Of course she figured out a way to get through the door to continue her pursuit of the white rabbit. We're all chasing a white rabbit of some sort, and like Alice, can find that catching it is not impossible with enough determination. I'm not going to lie, I was starting to get a bit discouraged with my weight being in such a holding pattern. It seems I needed something to really light a fire under my ass, and my upcoming fight did just that. I still don't know who my opponent is, but every time I look in the mirror I see both my opponent and ally. I have to say, there hasn't been anything in a long time that's made me look really deep down inside. Facing a real live opponent will do that I guess.

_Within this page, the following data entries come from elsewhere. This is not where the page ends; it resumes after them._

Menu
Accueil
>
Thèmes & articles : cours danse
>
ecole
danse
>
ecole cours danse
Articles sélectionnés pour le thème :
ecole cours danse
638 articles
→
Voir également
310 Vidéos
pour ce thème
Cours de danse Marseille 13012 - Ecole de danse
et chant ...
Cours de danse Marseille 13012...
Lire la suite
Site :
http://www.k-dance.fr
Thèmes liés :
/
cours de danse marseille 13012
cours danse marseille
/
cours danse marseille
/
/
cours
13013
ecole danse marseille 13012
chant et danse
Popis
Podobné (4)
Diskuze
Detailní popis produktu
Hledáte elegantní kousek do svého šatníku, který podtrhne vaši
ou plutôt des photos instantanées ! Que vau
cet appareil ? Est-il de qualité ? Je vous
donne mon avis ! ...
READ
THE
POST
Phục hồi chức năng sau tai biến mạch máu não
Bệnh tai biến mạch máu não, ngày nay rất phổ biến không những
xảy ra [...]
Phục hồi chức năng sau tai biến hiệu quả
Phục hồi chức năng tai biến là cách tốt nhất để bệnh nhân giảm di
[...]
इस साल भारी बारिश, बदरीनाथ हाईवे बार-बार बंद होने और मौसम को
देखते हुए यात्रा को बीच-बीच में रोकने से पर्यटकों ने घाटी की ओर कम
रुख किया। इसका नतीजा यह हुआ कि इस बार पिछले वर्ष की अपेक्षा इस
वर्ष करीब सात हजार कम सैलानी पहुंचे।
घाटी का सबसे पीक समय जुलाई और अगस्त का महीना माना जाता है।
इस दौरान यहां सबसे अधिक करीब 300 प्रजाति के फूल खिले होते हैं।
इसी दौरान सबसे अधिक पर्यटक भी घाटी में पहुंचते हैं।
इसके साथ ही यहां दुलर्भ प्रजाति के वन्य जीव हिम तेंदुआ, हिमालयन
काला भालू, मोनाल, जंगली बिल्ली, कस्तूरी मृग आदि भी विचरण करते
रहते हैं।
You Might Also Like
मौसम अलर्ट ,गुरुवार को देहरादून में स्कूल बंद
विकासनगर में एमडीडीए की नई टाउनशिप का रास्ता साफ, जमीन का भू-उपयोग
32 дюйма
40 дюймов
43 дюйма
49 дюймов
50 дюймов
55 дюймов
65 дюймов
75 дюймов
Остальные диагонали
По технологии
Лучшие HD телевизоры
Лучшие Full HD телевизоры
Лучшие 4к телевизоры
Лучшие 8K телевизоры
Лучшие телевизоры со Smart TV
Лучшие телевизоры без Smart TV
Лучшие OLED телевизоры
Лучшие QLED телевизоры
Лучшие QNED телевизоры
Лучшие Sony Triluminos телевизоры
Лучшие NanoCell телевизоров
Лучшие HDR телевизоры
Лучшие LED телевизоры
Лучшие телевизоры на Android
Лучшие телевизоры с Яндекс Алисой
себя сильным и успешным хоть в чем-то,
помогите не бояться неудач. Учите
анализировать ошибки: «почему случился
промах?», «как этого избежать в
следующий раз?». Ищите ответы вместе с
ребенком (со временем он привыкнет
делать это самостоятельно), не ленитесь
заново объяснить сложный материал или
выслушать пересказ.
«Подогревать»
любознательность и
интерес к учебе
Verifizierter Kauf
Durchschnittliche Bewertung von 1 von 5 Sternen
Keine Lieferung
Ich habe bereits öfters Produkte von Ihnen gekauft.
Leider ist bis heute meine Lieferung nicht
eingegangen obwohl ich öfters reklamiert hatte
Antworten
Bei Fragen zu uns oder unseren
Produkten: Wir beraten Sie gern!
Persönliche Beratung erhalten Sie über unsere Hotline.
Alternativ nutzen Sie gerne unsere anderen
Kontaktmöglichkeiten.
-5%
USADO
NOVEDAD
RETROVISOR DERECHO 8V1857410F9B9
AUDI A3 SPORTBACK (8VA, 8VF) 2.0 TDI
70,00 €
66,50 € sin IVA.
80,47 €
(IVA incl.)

This week I only lost about half a pound, but I have been working out very hard and am probably retaining water, so that is not unusual. I am not going to do anything different yet because I am feeling pretty strong. I did aggravate my IT band syndrome by running on a treadmill this week, though. I should have known better, the treadmill (or as I lovingly call it, "dreadmill") has also bothered my knees. In any case, I won't be running for a couple of weeks. I also had another private training session with my coach Eric and another classmate yesterday; I learned a ton. My workouts this week were:
Monday: Jiu Jitsu (1 hour) and Muay Thai (1 hour)
Tuesday: strength/cardio circuit (1 hour), Jiu Jitsu (1.5 hour) and Muay Thai (1 hour)
Wednesday: treadmill run 12 minutes (2 minute run/1 minute walk), Jiu Jitsu (1 hour) and Muay Thai (1 hour)
Friday: Kettlebells 25 minutes (IT band acting up)
Saturday: upper body weights (30 minutes) and Muay Thai (1 hour)
Sunday: Muay Thai private lesson (1 hour)
I had a major breakthrough this week with eating and my emotional dependency on food. It warrants a separate blog, which I am working on and will post some time this week. The short of it is, a few nights ago I got done with work and then plopped down in front of the T.V. As I was getting ready for bed, I realized I hadn't eaten anything since my snack several hours prior. I wasn't hungry, and I just forgot about food. I have NEVER forgotten to eat or forgotten about food, hungry or not. More to come.
I am trying to do more saxophone playing that is just for fun and not necessarily stuff that is assigned to me by my teacher Jeff. At the same time, I am trying to teach myself more about music theory and saxophone technique. Just like with myself, I can probably do a lot more with it if I understand more about how it works. I have found it helpful to do some further exploration and feel like I can start improving my technique with Jeff's help. I found sheet music for this awesome song from M83; there is a 1 minute alto sax solo at the end of the song that I have been wanting to learn:
In any case, it was a pretty good week overall. Some things may be impassable, but I like finding that nothing is truly impossible. Of course, that takes some exploring and effort to find what works. Hopefully we don't have to jump down the rabbit hole to get there.